(Washington) La Banque centrale américaine (Fed) a sorti sa boîte à outils, et n’a pas prévu de la ranger de sitôt. Aucun changement de cap n’est attendu après sa première réunion monétaire de l’année, mais ses commentaires sur la solidité de l’économie, l’inflation et la nouvelle administration seront scrutés.

Julie CHABANAS
Agence France-Presse

Les membres du comité monétaire ont repris leur réunion mercredi matin à 9 h (14 h GMT) « comme prévu », selon une porte-parole de la Fed. Ils l’avaient entamée mardi midi, et l’achèveront mercredi en toute fin de matinée.

Cette première réunion de 2021 est aussi la première depuis l’arrivée de Joe Biden à la Maison-Blanche il y a tout juste une semaine, ce qui devrait marquer un retour à des relations plus classiques avec le pouvoir en place. La puissante Réserve fédérale, pendant les quatre années de la présidence de Donald Trump, avait dû batailler pour conserver son indépendance, face aux intrusions fréquentes du président.

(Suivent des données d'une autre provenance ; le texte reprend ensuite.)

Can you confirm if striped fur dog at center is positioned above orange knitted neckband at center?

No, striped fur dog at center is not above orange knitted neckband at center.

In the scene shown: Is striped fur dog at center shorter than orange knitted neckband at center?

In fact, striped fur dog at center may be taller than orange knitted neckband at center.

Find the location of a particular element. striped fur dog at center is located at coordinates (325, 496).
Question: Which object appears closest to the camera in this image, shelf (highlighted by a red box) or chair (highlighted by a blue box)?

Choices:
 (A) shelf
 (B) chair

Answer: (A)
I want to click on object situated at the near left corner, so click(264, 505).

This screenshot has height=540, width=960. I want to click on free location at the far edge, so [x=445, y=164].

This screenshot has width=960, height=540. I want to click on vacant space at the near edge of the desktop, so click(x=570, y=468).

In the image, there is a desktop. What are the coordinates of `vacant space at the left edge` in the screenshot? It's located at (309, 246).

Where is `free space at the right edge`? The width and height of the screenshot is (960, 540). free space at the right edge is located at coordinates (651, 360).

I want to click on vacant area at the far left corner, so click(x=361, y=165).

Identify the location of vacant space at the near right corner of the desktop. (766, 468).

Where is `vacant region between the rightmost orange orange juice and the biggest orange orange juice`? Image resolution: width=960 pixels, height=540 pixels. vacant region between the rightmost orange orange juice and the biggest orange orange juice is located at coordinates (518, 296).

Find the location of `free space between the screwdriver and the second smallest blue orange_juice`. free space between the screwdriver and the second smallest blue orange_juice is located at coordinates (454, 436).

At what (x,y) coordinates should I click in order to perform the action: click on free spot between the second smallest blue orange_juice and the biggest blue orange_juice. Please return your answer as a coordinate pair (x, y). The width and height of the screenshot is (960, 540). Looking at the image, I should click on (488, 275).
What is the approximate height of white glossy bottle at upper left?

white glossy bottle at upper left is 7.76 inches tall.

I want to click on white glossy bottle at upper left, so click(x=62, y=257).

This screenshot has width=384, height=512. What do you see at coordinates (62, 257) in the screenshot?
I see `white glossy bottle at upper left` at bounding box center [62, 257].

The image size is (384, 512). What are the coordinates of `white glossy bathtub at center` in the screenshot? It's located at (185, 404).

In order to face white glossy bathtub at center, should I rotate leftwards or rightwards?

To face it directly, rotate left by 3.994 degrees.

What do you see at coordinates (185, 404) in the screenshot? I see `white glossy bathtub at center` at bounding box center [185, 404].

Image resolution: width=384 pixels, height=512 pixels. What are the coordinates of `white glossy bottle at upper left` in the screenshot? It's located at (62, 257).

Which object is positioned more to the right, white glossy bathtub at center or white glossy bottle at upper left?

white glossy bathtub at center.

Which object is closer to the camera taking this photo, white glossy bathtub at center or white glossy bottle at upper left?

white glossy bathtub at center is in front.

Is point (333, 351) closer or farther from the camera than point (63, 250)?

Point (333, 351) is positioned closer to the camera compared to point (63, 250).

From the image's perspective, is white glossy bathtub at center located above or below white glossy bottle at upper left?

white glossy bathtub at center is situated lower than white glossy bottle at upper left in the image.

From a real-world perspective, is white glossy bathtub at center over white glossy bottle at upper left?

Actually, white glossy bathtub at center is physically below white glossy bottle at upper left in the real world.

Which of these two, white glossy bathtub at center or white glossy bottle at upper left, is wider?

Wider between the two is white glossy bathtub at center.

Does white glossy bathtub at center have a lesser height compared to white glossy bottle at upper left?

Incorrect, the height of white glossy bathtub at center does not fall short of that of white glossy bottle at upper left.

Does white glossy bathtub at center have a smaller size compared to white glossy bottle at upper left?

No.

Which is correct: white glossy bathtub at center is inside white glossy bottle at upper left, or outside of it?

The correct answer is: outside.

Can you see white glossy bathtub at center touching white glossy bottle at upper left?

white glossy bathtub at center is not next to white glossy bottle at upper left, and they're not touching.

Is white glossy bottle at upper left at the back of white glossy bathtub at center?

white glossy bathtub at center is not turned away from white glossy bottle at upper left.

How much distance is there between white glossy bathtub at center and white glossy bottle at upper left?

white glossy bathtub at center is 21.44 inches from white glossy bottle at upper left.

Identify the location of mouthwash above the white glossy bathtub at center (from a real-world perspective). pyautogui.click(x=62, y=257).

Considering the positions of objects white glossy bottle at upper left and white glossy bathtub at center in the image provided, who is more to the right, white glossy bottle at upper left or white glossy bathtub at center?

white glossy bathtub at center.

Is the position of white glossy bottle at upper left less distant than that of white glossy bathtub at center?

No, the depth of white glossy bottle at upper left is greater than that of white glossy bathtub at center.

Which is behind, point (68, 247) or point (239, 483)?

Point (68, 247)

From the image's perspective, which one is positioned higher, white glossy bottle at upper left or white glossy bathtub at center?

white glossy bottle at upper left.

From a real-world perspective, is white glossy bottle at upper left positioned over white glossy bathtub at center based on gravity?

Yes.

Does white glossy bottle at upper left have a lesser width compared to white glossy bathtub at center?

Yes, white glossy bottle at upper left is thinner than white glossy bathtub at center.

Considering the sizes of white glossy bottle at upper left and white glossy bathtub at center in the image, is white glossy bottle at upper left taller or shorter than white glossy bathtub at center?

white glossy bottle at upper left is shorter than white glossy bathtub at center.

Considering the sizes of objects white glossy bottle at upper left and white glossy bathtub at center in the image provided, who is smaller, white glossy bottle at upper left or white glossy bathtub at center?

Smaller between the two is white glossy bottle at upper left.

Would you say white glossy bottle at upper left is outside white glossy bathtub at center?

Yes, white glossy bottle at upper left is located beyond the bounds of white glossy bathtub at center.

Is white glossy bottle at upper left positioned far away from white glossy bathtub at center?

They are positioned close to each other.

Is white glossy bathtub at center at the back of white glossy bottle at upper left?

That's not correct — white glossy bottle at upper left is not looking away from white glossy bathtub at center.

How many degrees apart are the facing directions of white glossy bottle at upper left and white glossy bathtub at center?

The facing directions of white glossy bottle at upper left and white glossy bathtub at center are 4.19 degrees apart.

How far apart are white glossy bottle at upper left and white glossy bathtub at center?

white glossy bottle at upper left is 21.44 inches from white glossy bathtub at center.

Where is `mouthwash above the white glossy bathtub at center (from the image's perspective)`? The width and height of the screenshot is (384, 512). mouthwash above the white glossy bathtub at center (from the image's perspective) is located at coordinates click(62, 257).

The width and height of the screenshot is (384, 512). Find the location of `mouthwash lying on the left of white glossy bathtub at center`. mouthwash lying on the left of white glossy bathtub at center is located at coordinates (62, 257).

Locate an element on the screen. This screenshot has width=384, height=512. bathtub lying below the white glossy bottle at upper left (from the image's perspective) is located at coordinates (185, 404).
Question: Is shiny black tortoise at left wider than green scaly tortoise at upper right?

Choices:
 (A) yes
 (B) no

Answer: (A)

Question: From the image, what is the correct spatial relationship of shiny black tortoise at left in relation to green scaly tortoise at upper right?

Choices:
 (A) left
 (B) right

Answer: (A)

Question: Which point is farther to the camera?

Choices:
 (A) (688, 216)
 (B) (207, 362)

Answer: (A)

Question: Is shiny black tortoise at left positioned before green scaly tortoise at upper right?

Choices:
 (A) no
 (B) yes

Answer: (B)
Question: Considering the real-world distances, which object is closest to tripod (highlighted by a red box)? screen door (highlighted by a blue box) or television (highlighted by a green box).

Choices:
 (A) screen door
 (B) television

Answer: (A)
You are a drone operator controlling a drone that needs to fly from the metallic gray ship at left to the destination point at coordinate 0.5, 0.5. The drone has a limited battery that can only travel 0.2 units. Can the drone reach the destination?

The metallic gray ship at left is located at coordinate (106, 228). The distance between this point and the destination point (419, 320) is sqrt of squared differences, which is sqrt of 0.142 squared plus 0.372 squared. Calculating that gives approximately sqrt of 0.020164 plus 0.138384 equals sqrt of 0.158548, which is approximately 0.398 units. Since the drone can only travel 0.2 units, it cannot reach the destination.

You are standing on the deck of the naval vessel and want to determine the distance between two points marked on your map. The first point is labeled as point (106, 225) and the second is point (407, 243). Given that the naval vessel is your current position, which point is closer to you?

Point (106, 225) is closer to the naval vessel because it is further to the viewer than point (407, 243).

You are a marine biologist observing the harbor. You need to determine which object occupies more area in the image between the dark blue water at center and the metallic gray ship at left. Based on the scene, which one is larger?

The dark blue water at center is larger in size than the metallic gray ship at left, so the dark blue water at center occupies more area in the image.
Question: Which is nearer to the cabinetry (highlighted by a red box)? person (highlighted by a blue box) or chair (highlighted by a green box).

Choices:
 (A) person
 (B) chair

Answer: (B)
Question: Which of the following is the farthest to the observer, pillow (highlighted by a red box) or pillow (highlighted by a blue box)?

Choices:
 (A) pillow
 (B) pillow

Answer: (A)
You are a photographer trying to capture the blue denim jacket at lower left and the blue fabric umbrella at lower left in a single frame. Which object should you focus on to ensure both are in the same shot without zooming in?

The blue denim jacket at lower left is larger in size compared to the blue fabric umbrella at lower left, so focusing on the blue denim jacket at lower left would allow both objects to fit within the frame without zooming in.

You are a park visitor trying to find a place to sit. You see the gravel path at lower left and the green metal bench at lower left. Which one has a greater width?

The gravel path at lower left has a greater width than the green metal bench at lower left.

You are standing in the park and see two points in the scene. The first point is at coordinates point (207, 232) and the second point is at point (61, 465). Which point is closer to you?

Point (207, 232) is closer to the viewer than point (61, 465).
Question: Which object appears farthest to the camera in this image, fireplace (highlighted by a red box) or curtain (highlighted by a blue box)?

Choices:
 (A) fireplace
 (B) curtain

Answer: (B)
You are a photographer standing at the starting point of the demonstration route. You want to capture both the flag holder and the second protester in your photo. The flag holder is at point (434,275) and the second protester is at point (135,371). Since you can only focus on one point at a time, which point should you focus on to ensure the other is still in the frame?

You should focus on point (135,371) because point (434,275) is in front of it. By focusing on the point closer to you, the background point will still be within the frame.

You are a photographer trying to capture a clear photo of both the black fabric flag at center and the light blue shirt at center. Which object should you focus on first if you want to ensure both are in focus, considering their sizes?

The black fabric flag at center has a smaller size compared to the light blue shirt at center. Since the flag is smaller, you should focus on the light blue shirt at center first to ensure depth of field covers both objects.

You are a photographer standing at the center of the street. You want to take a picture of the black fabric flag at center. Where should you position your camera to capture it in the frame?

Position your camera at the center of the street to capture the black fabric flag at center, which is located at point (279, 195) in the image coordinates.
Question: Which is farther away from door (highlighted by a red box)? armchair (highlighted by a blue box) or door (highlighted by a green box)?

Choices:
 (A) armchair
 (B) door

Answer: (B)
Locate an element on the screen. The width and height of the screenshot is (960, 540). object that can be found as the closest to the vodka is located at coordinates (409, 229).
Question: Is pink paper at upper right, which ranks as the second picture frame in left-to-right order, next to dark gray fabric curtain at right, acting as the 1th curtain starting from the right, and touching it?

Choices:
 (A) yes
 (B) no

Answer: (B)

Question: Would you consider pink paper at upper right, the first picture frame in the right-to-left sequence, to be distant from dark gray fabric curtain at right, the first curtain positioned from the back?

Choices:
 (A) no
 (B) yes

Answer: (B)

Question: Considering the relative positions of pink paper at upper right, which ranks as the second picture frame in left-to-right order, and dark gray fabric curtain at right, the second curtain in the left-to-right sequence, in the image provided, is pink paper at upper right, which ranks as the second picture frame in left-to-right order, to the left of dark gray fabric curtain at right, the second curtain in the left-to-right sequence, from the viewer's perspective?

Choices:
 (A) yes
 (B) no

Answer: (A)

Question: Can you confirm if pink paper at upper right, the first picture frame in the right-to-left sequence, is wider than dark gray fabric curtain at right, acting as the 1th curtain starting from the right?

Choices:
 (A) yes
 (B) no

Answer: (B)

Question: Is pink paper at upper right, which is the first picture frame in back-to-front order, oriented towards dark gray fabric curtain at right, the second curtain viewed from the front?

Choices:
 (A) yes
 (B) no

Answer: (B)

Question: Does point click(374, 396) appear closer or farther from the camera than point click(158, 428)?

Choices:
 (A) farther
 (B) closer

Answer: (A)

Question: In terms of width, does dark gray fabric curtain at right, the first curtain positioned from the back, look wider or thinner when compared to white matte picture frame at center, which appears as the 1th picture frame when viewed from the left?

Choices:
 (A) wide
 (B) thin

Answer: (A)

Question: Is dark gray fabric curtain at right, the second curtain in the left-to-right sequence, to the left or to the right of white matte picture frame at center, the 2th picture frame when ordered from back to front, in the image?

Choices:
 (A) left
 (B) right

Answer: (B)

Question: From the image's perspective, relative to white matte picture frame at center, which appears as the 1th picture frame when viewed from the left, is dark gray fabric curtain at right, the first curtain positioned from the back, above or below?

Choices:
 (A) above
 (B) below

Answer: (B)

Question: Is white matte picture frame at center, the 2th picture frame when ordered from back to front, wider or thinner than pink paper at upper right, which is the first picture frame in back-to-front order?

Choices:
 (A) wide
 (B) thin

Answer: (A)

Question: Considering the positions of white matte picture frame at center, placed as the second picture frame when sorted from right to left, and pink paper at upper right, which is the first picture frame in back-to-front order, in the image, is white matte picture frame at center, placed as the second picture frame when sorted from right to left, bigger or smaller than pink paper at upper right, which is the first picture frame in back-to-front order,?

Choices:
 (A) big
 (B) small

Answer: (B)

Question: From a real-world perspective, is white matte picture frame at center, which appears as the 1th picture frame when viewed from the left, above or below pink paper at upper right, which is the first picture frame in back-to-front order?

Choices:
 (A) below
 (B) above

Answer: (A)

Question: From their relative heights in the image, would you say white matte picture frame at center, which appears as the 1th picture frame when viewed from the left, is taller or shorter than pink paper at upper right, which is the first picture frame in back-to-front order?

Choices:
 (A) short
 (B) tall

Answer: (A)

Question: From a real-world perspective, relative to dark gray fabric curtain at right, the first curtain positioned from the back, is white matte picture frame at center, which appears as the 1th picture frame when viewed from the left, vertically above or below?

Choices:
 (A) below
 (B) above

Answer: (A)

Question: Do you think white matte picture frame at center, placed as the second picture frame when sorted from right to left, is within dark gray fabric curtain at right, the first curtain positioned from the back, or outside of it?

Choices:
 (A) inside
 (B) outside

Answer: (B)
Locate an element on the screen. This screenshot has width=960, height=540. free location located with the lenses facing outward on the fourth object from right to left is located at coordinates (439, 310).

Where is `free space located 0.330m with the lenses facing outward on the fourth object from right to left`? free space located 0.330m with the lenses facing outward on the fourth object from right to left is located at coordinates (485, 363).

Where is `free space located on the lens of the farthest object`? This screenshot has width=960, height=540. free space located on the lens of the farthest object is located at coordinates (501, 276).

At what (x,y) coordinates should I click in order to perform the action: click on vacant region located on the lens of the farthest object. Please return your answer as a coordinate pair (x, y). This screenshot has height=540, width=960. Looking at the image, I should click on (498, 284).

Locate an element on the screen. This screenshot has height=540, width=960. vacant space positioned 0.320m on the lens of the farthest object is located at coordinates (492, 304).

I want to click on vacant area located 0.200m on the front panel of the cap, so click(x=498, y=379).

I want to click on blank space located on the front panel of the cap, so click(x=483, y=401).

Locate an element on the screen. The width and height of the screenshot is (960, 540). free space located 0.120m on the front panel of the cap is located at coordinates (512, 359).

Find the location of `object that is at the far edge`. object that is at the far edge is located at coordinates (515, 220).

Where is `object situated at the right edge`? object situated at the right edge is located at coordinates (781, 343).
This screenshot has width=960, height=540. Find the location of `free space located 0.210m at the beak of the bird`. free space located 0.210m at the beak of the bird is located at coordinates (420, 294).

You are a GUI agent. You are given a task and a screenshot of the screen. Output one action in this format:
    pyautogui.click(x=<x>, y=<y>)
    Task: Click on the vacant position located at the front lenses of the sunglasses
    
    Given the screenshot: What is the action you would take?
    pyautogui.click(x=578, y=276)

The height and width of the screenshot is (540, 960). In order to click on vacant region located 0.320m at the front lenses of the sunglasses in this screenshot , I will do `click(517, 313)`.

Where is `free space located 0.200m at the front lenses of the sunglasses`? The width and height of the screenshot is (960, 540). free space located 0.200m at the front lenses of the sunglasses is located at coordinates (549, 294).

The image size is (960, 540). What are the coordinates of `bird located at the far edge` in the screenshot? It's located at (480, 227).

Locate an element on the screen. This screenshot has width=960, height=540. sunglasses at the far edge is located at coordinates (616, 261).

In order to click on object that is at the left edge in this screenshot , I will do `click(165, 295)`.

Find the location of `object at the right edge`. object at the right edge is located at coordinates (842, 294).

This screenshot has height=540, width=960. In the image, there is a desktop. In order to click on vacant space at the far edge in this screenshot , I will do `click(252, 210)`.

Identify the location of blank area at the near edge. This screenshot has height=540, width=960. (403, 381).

D’autant plus que la Fed devrait trouver une alliée auprès de la nouvelle secrétaire au Trésor, Janet Yellen, qui est aussi son ancienne présidente.  

À l’issue de la réunion mercredi, un communiqué de presse doit être publié à 14 h, avant l’habituelle conférence de presse du président Jerome Powell une demi-heure plus tard.

Retour de l’inflation ?

« Il serait stupéfiant que la Fed dise autre chose que ce qui a déjà été dit au sujet de maintenir une politique accommodante afin que l’économie puisse se redresser », a indiqué JJ Kinahan, analyste pour Ameritrade, évoquant également les éventuels commentaires sur « une possible inflation ».

Un terme qui fait son retour dans le vocabulaire économique après des années d’absence. Le mini boom économique attendu au printemps ou à l’été à la faveur d’une large vaccination de la population américaine, pourrait en effet faire grimper temporairement les prix.

L’inflation pourrait poser un dilemme pour la Fed, qui a répété depuis des mois ne pas envisager une normalisation à court terme de sa politique monétaire.

Les taux ont vocation à rester à zéro sans doute jusqu’à ce que la première économie du monde se soit relevée.

Les observateurs s’interrogent toutefois sur le programme d’achats d’actifs de 120 milliards de dollars par mois, qui a inondé les marchés financiers de liquidités depuis mi-mars dernier poussant les indices boursiers à des records malgré la pandémie de COVID-19.

Les regards seront par conséquent tournés vers les commentaires de M. Powell lors de la conférence de presse.

Le plan d’urgence de 1900 milliards de dollars proposé par Joe Biden, et déjà largement défendu par Janet Yellen, devrait, s’il est adopté au Congrès, apporter un peu d’optimisme pour les mois à venir, qui s’annoncent difficiles en attendant une large diffusion du vaccin contre la COVID-19.

Croissance au petit trot ?

Jerome Powell et d’autres responsables de la Fed, à l’instar d’une majorité d’économistes, alertent depuis des mois sur la nécessité d’injecter de nouveau de l’argent dans l’économie, tant en direction des ménages que des entreprises.

« Jerome Powell devrait soutenir un stimulus budgétaire de façon générale, tout en évitant d’être plus précis sur les montants », anticipe Steve Englander, économiste pour Standard Chartered.

Si tant Janet Yellen que Jerome Powell estiment que des aides supplémentaires sont nécessaires, « cela mettra la pression sur les sénateurs républicains pour qu’ils tempèrent leur opposition » à une enveloppe qu’ils jugent un peu trop grosse, souligne-t-il.

Le président de la Fed devrait aussi être interrogé sur les conséquences économiques du déploiement des vaccins, ainsi que sur les inquiétudes liées au variant anglais de la COVID-19, qui poussent de nombreux pays à limiter de nouveau les déplacements.

La réunion se conclut à la veille de la publication du PIB des États-Unis pour le quatrième trimestre 2020. La croissance, qui avait enregistré un plongeon historique au deuxième trimestre, puis un rebond tout autant historique au troisième, devrait marquer le pas.